Après l'avoir découvert par le biais de son célèbre pamphlet, Les Chiens de Garde, j'ai depuis nourri l'envie d'en découvrir plus sur ce petit-bourgeois révolté, démissionnaire du PCF, ce Paul Nizan, mort lors de la Seconde Guerre Mondiale contre les nazis.
Aden Arabie est son premier roman, écrit à l'occasion d'un voyage dans la ville orientale - à la manière de Rimbaud, dont l'ombre hante les pages du livre. À l'arrivée, point d'illumination spirituelle ou poétique, seulement un constat funeste et désespérant : l'Occident, qu'il cherchait à fuir est encore là, en Orient. Bien sûr, on n'y retrouve pas trace de ses professeurs de philosophie, de ses camarades de classe, mais c'est encore la même police qui hante les rues, les mêmes marchands qui courent après le profit, les mêmes hommes désœuvrés qui travaillent et établissent la force des dominants. Le jeune homme, de 20 ans à peine, ne peut donc se laisser aller à la contemplation des déserts et aux jouissances du corps des Orientales : partout il ne voit plus qu'un rapport de domination. À la rencontre de l'impérialisme, Nizan comprend alors que la révolte et la guerre contre ce mode de vie - lequel corrompt peu à peu tous les hommes, sous les aboiements bienveillants des chiens de garde - est la seule vie possible.
J'avais vingt ans et je ne laisserai personne dire que c'est le plus bel âge de la vie
Le style est rêche, violent et désabusé. Aucune admiration devant la mer houleuse, les montagnes bleues d'Abyssinie, les prairies dans le désert. D'ailleurs, on peut voir des aigles mourir dans le ciel et y tomber à pic. L'ennui, la chaleur et la mort peuplent le voyage de Nizan. On passe des heures sous les pales d'un ventilateur au bruit de hanneton. Lorsqu'il débarque à Aden : "Je suis arrivé. Il n'y a pas de quoi être fier." Et finalement, aucune découverte, ou si peu. D'ailleurs, Nizan cite largement des auteurs qui ont déjà décrit Aden avant lui. Il n'y a rien de plus à y voir, aucun voyage à réaliser.
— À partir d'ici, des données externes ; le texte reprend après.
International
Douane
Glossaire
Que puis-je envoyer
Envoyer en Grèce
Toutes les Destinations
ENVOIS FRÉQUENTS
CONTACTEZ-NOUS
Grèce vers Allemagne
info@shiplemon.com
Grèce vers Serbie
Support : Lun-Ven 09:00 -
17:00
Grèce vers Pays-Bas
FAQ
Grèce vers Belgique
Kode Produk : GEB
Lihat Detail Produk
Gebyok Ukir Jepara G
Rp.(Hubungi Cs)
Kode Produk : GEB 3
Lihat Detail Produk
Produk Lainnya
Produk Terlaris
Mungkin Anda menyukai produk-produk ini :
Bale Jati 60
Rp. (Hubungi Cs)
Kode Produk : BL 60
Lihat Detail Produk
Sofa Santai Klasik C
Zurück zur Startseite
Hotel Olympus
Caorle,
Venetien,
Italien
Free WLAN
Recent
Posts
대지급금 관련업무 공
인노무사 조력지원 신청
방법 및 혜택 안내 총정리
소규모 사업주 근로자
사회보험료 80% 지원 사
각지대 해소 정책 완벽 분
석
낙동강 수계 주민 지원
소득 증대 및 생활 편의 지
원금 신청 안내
Lui découvre que le désert envahit l'homme à la part la plus réduite de son existence : la vie économique. Savamment agencée dans de petits emplois du temps. Dans laquelle on surveille le cours du café, on discute avec les firmes, les syndicats, et on se satisfait de soi-même. Nizan prend en horreur la figure du patron, du bourgeois qui s'est construit tout seul. Il n'est rien d'autre qu'un traître qui a trahi les siens pour les exploiter à son tour. Il n'y a pas de pitié dans le désert, comme en témoignent les chaînes des esclaves. Du voyage, finalement, l'auteur voit le retour comme le seul moment de vérité, comme Ulysse de retour à Ithaque. À son arrivée en France, Nizan va rapidement s'engager au Parti Communiste.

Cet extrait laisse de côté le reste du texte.